**Given request**
Update every line of the entries below by replacing "Figura" with "Figure" and leaving everything else unchanged. Omit the pictures from your answer.

Labeled box records
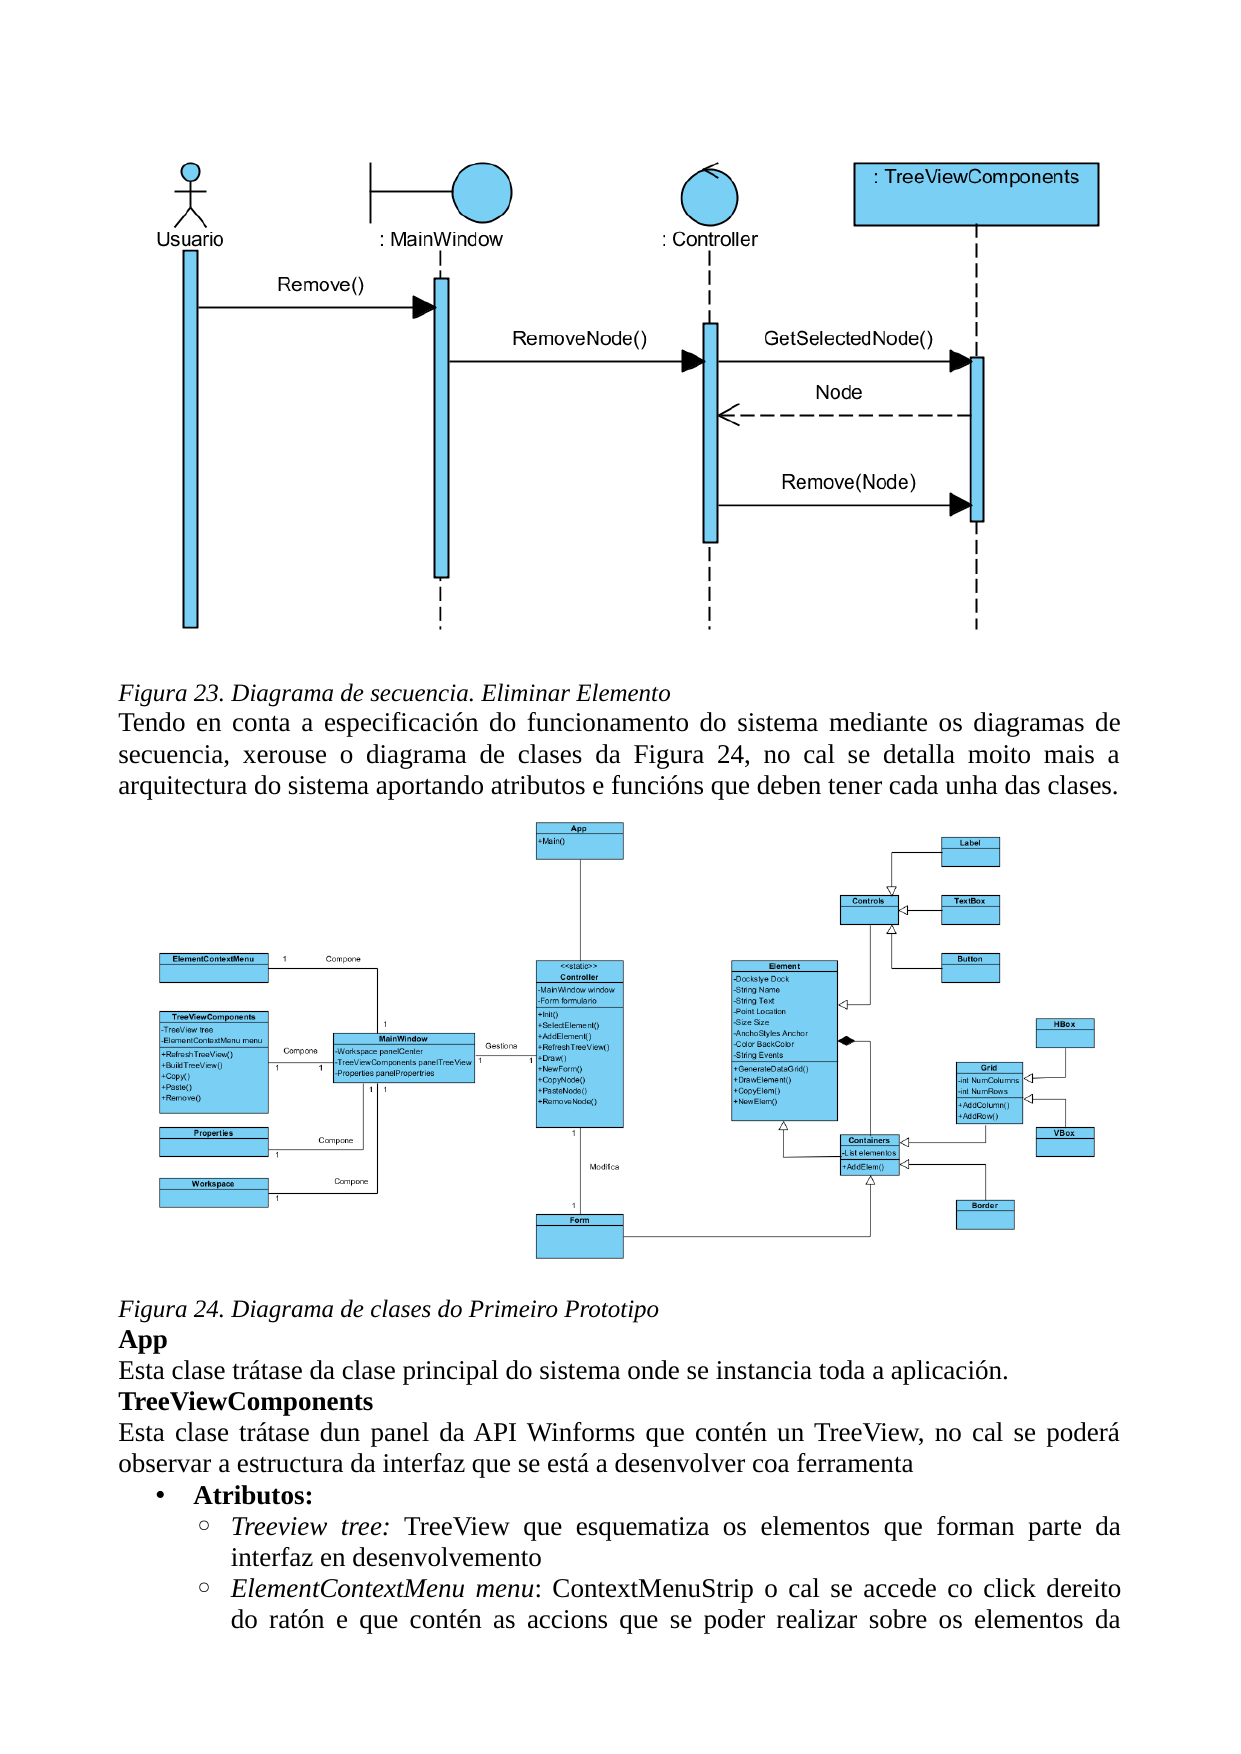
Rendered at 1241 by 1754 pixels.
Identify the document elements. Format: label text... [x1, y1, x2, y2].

list ElementContextMenu menu: ContextMenuStrip o cal se accede co click dereito do ratón e que contén as accions que se poder realizar sobre os elementos da [193, 1572, 1122, 1635]
text TreeViewComponents [118, 1385, 1122, 1416]
picture [118, 130, 1123, 678]
text App [118, 1323, 1122, 1354]
list Atributos: [156, 1479, 1122, 1510]
text Esta clase trátase da clase principal do sistema onde se instancia toda a aplicación. [118, 1354, 1122, 1385]
list Treeview tree: TreeView que esquematiza os elementos que forman parte da interfaz en desenvolvemento [193, 1510, 1122, 1572]
text Figura 24. Diagrama de clases do Primeiro Prototipo [118, 1295, 1122, 1323]
picture [118, 812, 1123, 1295]
text Esta clase trátase dun panel da API Winforms que contén un TreeView, no cal se poderá observar a estructura da interfaz que se está a desenvolver coa ferramenta [118, 1416, 1122, 1479]
text Tendo en conta a especificación do funcionamento do sistema mediante os diagramas de secuencia, xerouse o diagrama de clases da Figura 24, no cal se detalla moito mais a arquitectura do sistema aportando atributos e funcións que deben tener cada unha das clases. [118, 707, 1122, 800]
text Figura 23. Diagrama de secuencia. Eliminar Elemento [118, 678, 1122, 707]
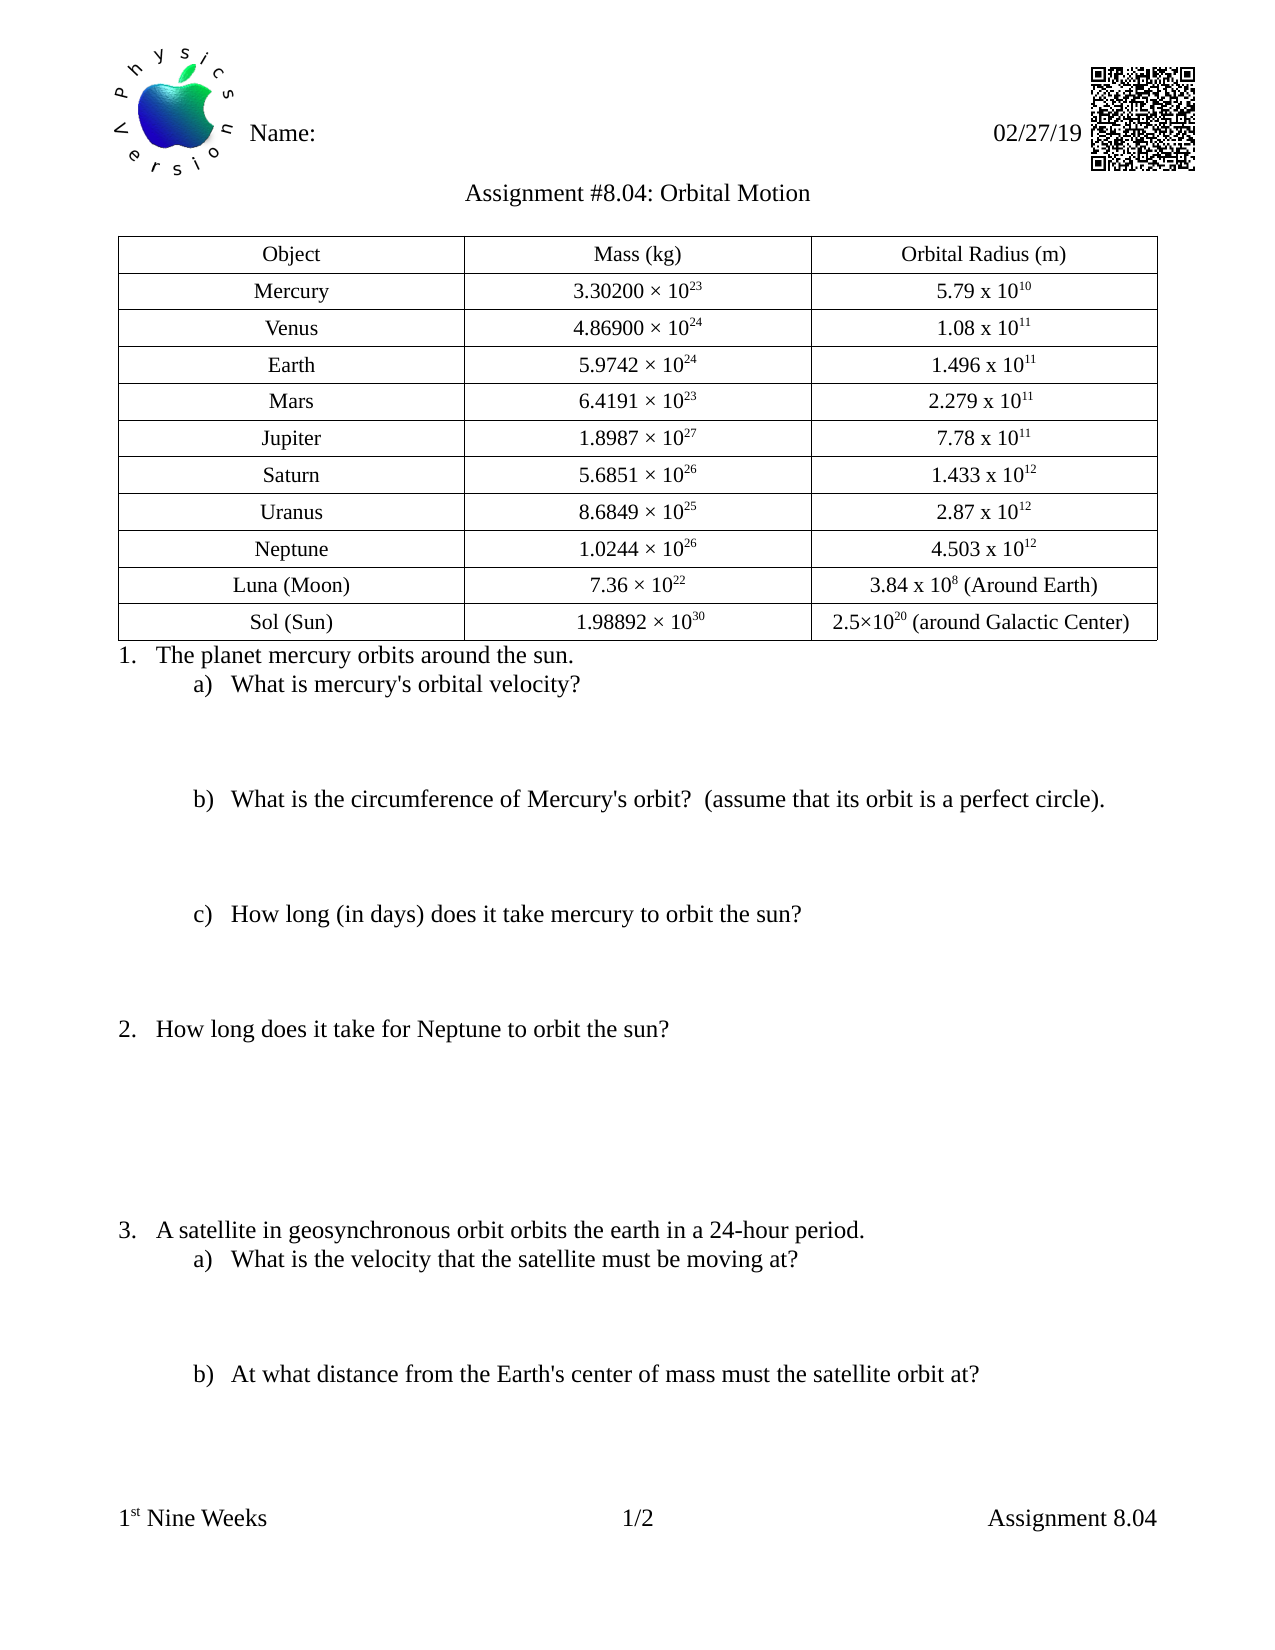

**Reply to the exercise**
Rendered at 1241 by 1754 pixels.
Identify the document elements. Format: label text... [x1, y1, x2, y2].

list ElementContextMenu menu: ContextMenuStrip o cal se accede co click dereito do ratón e que contén as accions que se poder realizar sobre os elementos da [193, 1572, 1122, 1635]
text TreeViewComponents [118, 1385, 1122, 1416]
picture [118, 130, 1123, 678]
text App [118, 1323, 1122, 1354]
list Atributos: [156, 1479, 1122, 1510]
text Esta clase trátase da clase principal do sistema onde se instancia toda a aplicación. [118, 1354, 1122, 1385]
list Treeview tree: TreeView que esquematiza os elementos que forman parte da interfaz en desenvolvemento [193, 1510, 1122, 1572]
text Figure 24. Diagrama de clases do Primeiro Prototipo [118, 1295, 1122, 1323]
picture [118, 812, 1123, 1295]
text Esta clase trátase dun panel da API Winforms que contén un TreeView, no cal se poderá observar a estructura da interfaz que se está a desenvolver coa ferramenta [118, 1416, 1122, 1479]
text Tendo en conta a especificación do funcionamento do sistema mediante os diagramas de secuencia, xerouse o diagrama de clases da Figure 24, no cal se detalla moito mais a arquitectura do sistema aportando atributos e funcións que deben tener cada unha das clases. [118, 707, 1122, 800]
text Figure 23. Diagrama de secuencia. Eliminar Elemento [118, 678, 1122, 707]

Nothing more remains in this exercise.